Now, this is extra bad for me because I'm performing most of my learning curve on one novel. So, even if I've literally rewritten the thing twice since the last time I saw someone, I still get to tell them I'm working on the same book. (This method of learning the ropes can be done to great effect: See various novelists who took a punishingly long time to write their first book, such as Patrick Rothfuss. Here's hoping I don't take that long..... Uuuugghhhh....)
Maybe I should just lie and tell them it's a new project.
NO. LYING IS BAD. WE'VE BEEN OVER THIS.
Whether you spend a long time on a single project or not, the process of learning to write publishable and even excellent fiction simply takes a lot longer than most people can fathom. Especially if they don't get to see evidence of all the progress you're making!
So, some possible ways to react to the "You're never going to finish/make it/etc." routine:
Solution: Throw your drink in their face.
Drawbacks: Unless there's a lot going on that I don't know about, this is probably a gross overreaction. Extremely rude. Waste of said drink. Also you must have a drink to begin with.
Benefits: Nice and dramatic. Cathartic, probably. Splashy.
Solution: Try to explain to them why it's taking so long/that it often takes about this long for most people who attempt this/that you actually are making progress.
Drawbacks: They may not care or even have the attention span for this explanation. They might not believe you.
Benefits: This is what you would do if you actually wanted someone to be on the same page as you (no writing pun intended).
Solution: Actually show them some of your work, preferably over time so they can see improvement.
Drawbacks: You have to show them your work. Not everyone is cut out to be an alpha or beta reader. Some people should not even be granted gamma status. Fact of life. (This is not even about you getting helpful feedback; this is about their relationship with you.)
Benefits: This might be the best way to inspire real confidence that you're not just frittering away your life doing nothing and being a deluded perfectionist who agonizes over word choice six hours a day. (Do people actually do that? Just wondering.) I think Tyler-Rose has systematically given writing samples to people in her life and had good results.
Solution: Smile, laugh it off, and ignore them.
Drawback: They might do it again. Be ready. Also, you have to really commit to ignoring them. Like, don't just ignore them in the moment. Ignore DEEPLY. Recognize that they don't understand the situation and let it give you exactly zero bothers.
Benefits: This is the real-life option, guys. For the most part, anyway. They were probably kind of joking, actually. Chill out.
...or maybe mix a couple of those together. Like, drink-in-the-face and laugh-it-off. That would be a winner, right?
Before I run off to continue working on my novel (THAT SAME NOVEL YES THANK YOU FOR ASKING) ...ahem.... I should say that I am aware that failure to finish projects is, in fact, a real problem. You have to finish things. Period. The End. (<--Like that!)
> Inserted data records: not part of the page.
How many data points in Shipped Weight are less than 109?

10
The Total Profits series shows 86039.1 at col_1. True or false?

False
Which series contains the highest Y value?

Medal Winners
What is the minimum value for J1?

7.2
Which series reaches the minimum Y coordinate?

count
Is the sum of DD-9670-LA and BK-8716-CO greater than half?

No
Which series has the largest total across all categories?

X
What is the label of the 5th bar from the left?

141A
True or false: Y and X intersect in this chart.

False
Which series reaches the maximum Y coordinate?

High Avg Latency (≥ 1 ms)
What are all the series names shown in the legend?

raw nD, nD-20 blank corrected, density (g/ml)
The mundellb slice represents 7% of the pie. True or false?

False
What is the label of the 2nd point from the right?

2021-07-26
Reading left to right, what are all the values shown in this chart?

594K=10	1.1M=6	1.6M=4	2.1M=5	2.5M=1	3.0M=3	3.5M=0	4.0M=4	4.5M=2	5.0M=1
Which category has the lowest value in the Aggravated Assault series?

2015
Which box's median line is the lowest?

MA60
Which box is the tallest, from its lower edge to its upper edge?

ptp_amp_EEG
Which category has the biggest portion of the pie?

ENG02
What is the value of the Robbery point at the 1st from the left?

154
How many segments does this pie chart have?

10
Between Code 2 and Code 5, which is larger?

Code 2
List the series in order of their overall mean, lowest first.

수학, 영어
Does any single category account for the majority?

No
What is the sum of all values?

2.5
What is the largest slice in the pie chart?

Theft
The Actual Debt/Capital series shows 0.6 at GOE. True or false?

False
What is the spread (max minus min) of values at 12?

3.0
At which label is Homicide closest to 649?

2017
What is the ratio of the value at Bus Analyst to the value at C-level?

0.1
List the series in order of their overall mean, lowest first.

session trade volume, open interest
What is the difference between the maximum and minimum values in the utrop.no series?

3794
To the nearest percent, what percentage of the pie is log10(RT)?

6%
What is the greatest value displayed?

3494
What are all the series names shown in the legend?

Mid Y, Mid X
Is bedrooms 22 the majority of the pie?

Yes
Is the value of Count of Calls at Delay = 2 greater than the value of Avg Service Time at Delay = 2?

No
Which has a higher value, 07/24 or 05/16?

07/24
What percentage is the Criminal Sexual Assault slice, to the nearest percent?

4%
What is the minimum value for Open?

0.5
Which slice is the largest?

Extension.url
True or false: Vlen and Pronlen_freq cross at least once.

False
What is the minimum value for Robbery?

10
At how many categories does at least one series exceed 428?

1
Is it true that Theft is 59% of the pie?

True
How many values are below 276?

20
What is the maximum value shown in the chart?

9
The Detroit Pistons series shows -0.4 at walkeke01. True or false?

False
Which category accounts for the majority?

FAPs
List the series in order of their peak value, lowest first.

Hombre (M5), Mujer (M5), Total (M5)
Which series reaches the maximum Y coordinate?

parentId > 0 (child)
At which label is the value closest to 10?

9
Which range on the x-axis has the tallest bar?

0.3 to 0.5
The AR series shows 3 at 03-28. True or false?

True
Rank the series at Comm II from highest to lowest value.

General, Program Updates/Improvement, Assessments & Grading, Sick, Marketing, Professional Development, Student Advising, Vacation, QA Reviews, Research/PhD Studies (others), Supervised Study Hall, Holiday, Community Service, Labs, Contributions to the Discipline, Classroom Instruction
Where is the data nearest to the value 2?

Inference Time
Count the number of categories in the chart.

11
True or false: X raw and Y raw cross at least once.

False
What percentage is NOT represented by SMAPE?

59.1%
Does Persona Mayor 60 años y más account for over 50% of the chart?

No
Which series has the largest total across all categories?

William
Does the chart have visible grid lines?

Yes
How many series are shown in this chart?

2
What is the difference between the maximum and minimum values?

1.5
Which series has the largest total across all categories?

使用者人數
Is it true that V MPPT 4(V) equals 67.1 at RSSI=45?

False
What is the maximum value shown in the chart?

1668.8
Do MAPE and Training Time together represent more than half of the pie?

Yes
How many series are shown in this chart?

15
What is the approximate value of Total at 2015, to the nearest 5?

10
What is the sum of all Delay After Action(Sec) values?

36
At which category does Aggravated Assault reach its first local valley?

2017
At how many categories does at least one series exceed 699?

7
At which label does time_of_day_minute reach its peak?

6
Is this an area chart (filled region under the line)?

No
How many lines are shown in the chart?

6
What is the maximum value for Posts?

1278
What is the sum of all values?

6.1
Thinking something needs to be perfect before you submit it is also a problem. First, because you'll never submit it. Also, because, judging by the impression I get from people farther along this trail than me, that is not how publishing works.
But since there's no deadline on that first novel, it seems best to do quite a good job of it, even if it means a little extra pressure, frustration, and misunderstanding non-writers. This is complete speculation from me now, but I suspect that those three things never really go away.